1 in 5 children goes hungry in North Carolina, according to the latest 2018 Feeding America Map the Meal Gap report, an improvement over the last reported numbers in 2016 when 25% of children faced hunger.
"I know of four children who have been able to leave the BackPack Buddies program because their family situation has improved,” says Julie Cox, Food Shuttle Child Programs Manager.
“That’s the kind of change we want to see. But sadly, we've had to add almost 100 children over the course of this school year because their level of need has increased. For us working in hunger relief, we don’t feel like the need is decreasing.”
Indeed, we still have a long way to go to meet the need in our community. North Carolina ranks as the 10th hungriest state in the nation according to the USDA’s report, Household Food Security in the United States in 2016. North Carolina is also one of the 10 worst states for senior hunger with 18% of our seniors at risk. People facing hunger are falling farther behind, and the slowly improving economy is passing them by.
Hunger statistics are influenced by many factors including changes in the economy, availability of federal and state nutrition assistance programs, and the reach of community organizations focused on alleviating hunger. While our state’s economy is improving, job growth has not kept pace with population growth, and employment levels remain lower than before the Recession. The types of jobs that have been added don’t always pay a living wage. In fact, the median wage since the beginning of the recovery has actually fallen by 15 cents across the state.
Add rising costs of housing, childcare and healthcare, and the result is an increased cost of living that pushes families to the brink just to pay for their basic needs.

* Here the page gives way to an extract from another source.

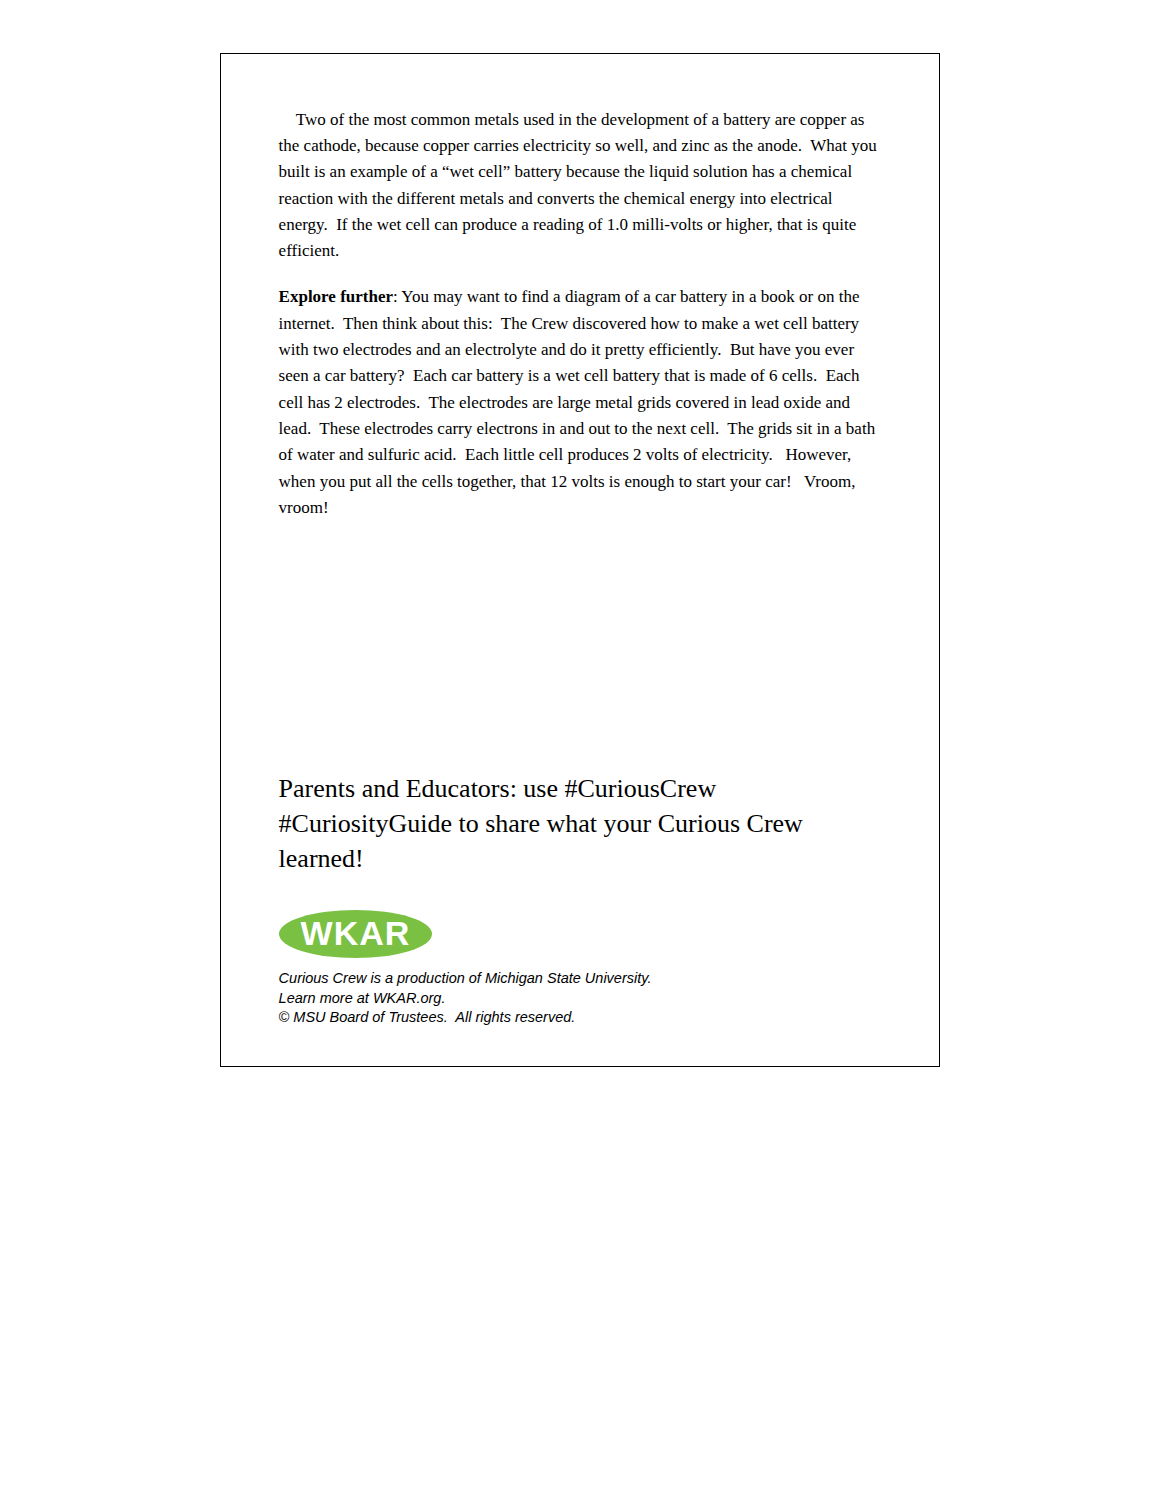Two of the most common metals used in the development of a battery are copper as the cathode, because copper carries electricity so well, and zinc as the anode. What you built is an example of a “wet cell” battery because the liquid solution has a chemical reaction with the different metals and converts the chemical energy into electrical energy. If the wet cell can produce a reading of 1.0 milli-volts or higher, that is quite efficient.
Explore further: You may want to find a diagram of a car battery in a book or on the internet. Then think about this: The Crew discovered how to make a wet cell battery with two electrodes and an electrolyte and do it pretty efficiently. But have you ever seen a car battery? Each car battery is a wet cell battery that is made of 6 cells. Each cell has 2 electrodes. The electrodes are large metal grids covered in lead oxide and lead. These electrodes carry electrons in and out to the next cell. The grids sit in a bath of water and sulfuric acid. Each little cell produces 2 volts of electricity. However, when you put all the cells together, that 12 volts is enough to start your car! Vroom, vroom!
Parents and Educators: use #CuriousCrew #CuriosityGuide to share what your Curious Crew learned!
WKAR
Curious Crew is a production of Michigan State University. Learn more at WKAR.org. © MSU Board of Trustees. All rights reserved.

So, what’s the answer? It’s a tall order, but only by addressing the root causes of hunger will we shorten the lines of people who need food. We must feed people in need of food right now, and work together to build economic opportunity across the food system, focus on living wage jobs, and support affordable housing and healthcare.
With more than 600,000 people in our state going hungry–and 250,000 of those living in our service area alone—let’s declare these numbers unacceptable. Let’s Feed, Teach, and Grow a healthy, hunger-free NC.